08 de julho de 2026
Nacional

Dados de emprego dos EUA surpreendem

Estadão Conteúdo
| Tempo de leitura: 2 min

Washington - Os Estados Unidos abriram 4,8 milhões de vagas de trabalho apenas no mês de junho, segundo dados do relatório de empregos, conhecido como payroll, publicados nesta quinta-feira (2) pelo Departamento do Trabalho do país. Como no mês passado, a leitura surpreendeu as expectativas do mercado e reforça a tese de uma recuperação econômica em curso. A expectativa era de criação de 3,7 milhões de vagas.

A taxa de desemprego, por sua vez, caiu de 13,3% a 11,1% no mesmo intervalo, também surpreendendo a estimativa de queda a 12%, e a fatia da população dos EUA que participa da força de trabalho cresceu 0,7 ponto porcentual, para 61,5%.

"Estas melhorias no mercado de trabalho refletem a continuação da retomada da atividade econômica, afetada em março e abril devido à pandemia de coronavírus", diz o órgão oficial, em nota.

Já salário médio por hora dos trabalhadores caiu 1,27% na passagem de maio para junho, ou US$ 0,35, para US$ 29,37 por hora. Na comparação anual, houve acréscimo de 6,75%. Analistas esperavam ganhos de 1,5% na comparação mensal e de 9,4% no confronto anual.

NOVOS ESTÍMULOS

O governo dos Estados deve ampliar seus estímulos à economia. A percepção vem após coletiva de imprensa do alto escalão da Casa Branca, na manhã desta quinta-feira, 2, para repercutir o relatório de empregos do país, o payroll, divulgado mais cedo. O presidente Donald Trump pediu cortes de impostos "com urgência", enquanto o secretário do Tesouro, Steven Mnuchin, anunciou mais apoio fiscal a empresas atingidas pela crise do novo coronavírus, embora não tenha detalhado prazos ou valores.
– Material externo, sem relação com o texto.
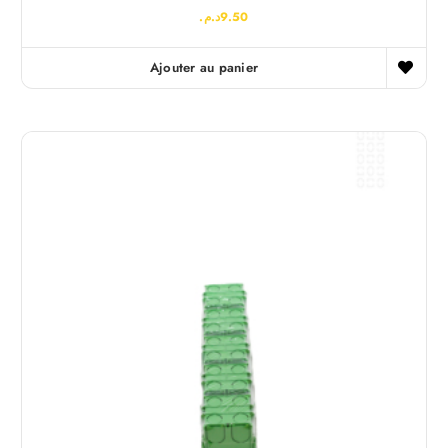
د.م.
9.50
Ajouter au panier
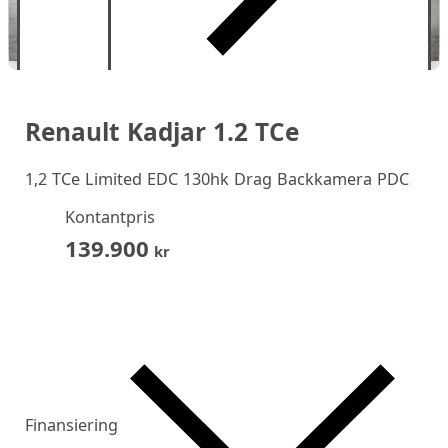
Renault Kadjar 1.2 TCe
1,2 TCe Limited EDC 130hk Drag Backkamera PDC
Kontantpris
139.900
kr
Finansiering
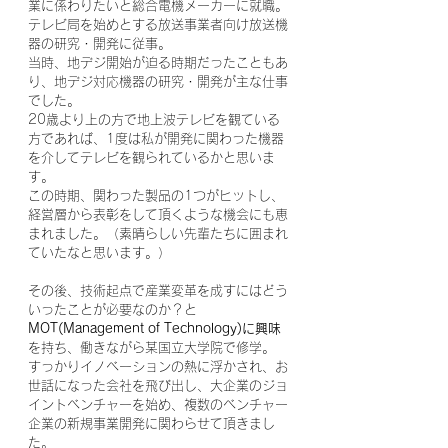
業に係わりたいと総合電機メーカーに就職。
テレビ局を始めとする放送事業者向け放送機
器の研究・開発に従事。
当時、地デジ開始が迫る時期だったこともあ
り、地デジ対応機器の研究・開発が主な仕事
でした。
20歳より上の方で地上波テレビを観ている
方であれば、1度は私が開発に関わった機器
を介してテレビを観られているかと思いま
す。
この時期、関わった製品の1つがヒットし、
経営層から表彰をして頂くような機会にも恵
まれました。（素晴らしい先輩たちに囲まれ
ていたなと思います。）
その後、技術起点で産業変革を成すにはどう
いったことが必要なのか？と
MOT(Management of Technology)に興味
を持ち、働きながら某国立大学院で修学。
すっかりイノベーションの熱に浮かされ、お
世話になった会社を飛び出し、大企業のジョ
イントベンチャーを始め、複数のベンチャー
企業の新規事業開発に関わらせて頂きまし
た。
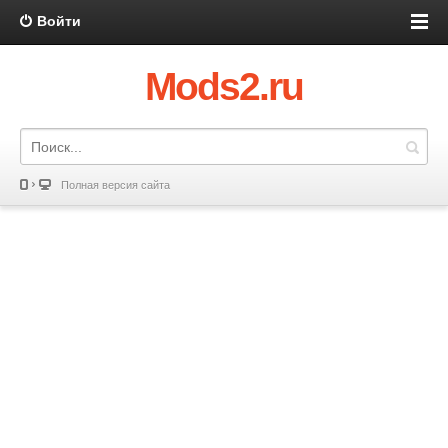
Войти
Mods2.ru
Полная версия сайта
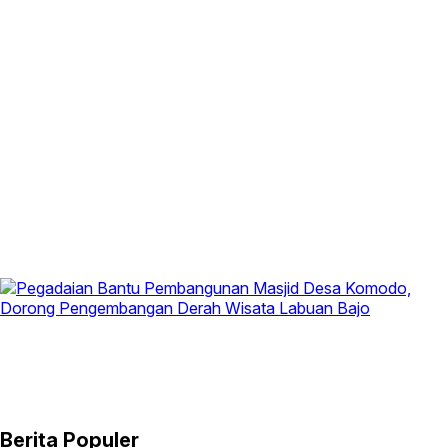
Berita Populer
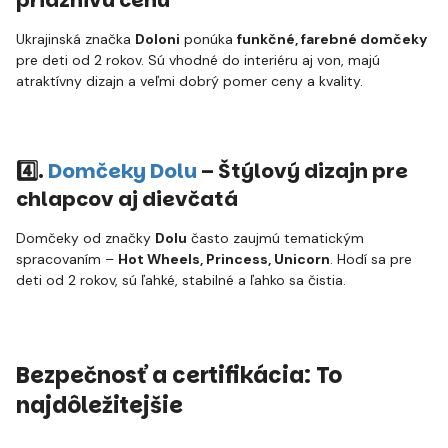
priaznivú cenu
Ukrajinská značka
Doloni
ponúka
funkčné, farebné domčeky
pre deti od 2 rokov. Sú vhodné do interiéru aj von, majú
atraktívny dizajn a veľmi dobrý pomer ceny a kvality.
4️⃣.
Domčeky Dolu
– Štýlový dizajn pre
chlapcov aj dievčatá
Domčeky od značky
Dolu
často zaujmú tematickým
spracovaním –
Hot Wheels, Princess, Unicorn
. Hodí sa pre
deti od 2 rokov, sú ľahké, stabilné a ľahko sa čistia.
Bezpečnosť a certifikácia: To
najdôležitejšie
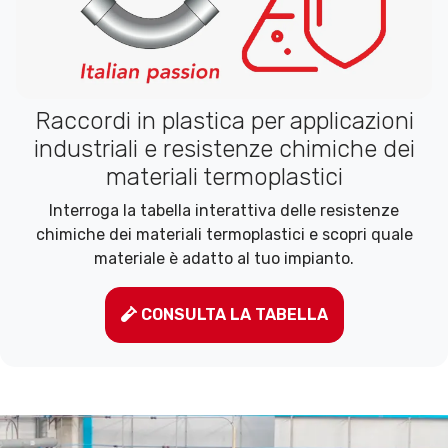
Raccordi in plastica per applicazioni
industriali e resistenze chimiche dei
materiali termoplastici
Interroga la tabella interattiva delle resistenze
chimiche dei materiali termoplastici e scopri quale
materiale è adatto al tuo impianto.
CONSULTA LA TABELLA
Apesar de reconhecerem a necessidade de um suporte adicional à economia dos EUA, Trump e Mnuchin elogiaram o processo de reabertura em vigor no país, após o período de quarentena. "Reabertura está acontecendo com segurança, queremos que igrejas reabram logo", disse o presidente. "Teremos um terceiro trimestre incrível na economia americana e 2021 será histórico", completou.